Collected data:
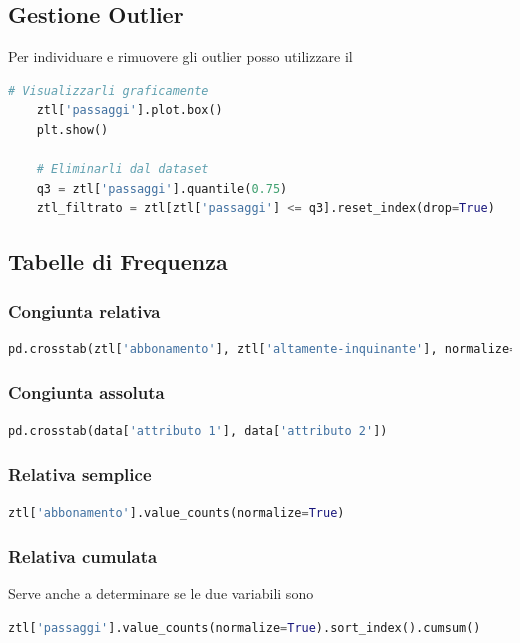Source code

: \documentclass{article}
\begin{document}
\subsection*{Gestione Outlier}

Per individuare e rimuovere gli outlier posso utilizzare il 

\begin{lstlisting}[language=Python]
    # Visualizzarli graficamente
    ztl['passaggi'].plot.box()
    plt.show()

    # Eliminarli dal dataset
    q3 = ztl['passaggi'].quantile(0.75)
    ztl_filtrato = ztl[ztl['passaggi'] <= q3].reset_index(drop=True)
\end{lstlisting}

\subsection*{Tabelle di Frequenza}

\subsubsection*{Congiunta relativa}
\begin{lstlisting}[language=Python]
pd.crosstab(ztl['abbonamento'], ztl['altamente-inquinante'], normalize=True)
\end{lstlisting}

\subsubsection*{Congiunta assoluta}
\begin{lstlisting}[language=Python]
    pd.crosstab(data['attributo 1'], data['attributo 2'])
\end{lstlisting}

\subsubsection*{Relativa semplice}
\begin{lstlisting}[language=Python]
ztl['abbonamento'].value_counts(normalize=True)
\end{lstlisting}

\subsubsection*{Relativa cumulata}

Serve anche a determinare se le due variabili sono 
\begin{lstlisting}[language=Python]
ztl['passaggi'].value_counts(normalize=True).sort_index().cumsum()
\end{lstlisting}
\end{document}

> _Exercise directions_
With the pictures omitted, the entries are to be transcribed in full, exactly as they appear.

> _Completed task_
Source code

: \documentclass{article}
\begin{document}
\subsection*{Gestione Outlier}

Per individuare e rimuovere gli outlier posso utilizzare il 

\begin{lstlisting}[language=Python]
    # Visualizzarli graficamente
    ztl['passaggi'].plot.box()
    plt.show()

    # Eliminarli dal dataset
    q3 = ztl['passaggi'].quantile(0.75)
    ztl_filtrato = ztl[ztl['passaggi'] <= q3].reset_index(drop=True)
\end{lstlisting}

\subsection*{Tabelle di Frequenza}

\subsubsection*{Congiunta relativa}
\begin{lstlisting}[language=Python]
pd.crosstab(ztl['abbonamento'], ztl['altamente-inquinante'], normalize=True)
\end{lstlisting}

\subsubsection*{Congiunta assoluta}
\begin{lstlisting}[language=Python]
    pd.crosstab(data['attributo 1'], data['attributo 2'])
\end{lstlisting}

\subsubsection*{Relativa semplice}
\begin{lstlisting}[language=Python]
ztl['abbonamento'].value_counts(normalize=True)
\end{lstlisting}

\subsubsection*{Relativa cumulata}

Serve anche a determinare se le due variabili sono 
\begin{lstlisting}[language=Python]
ztl['passaggi'].value_counts(normalize=True).sort_index().cumsum()
\end{lstlisting}
\end{document}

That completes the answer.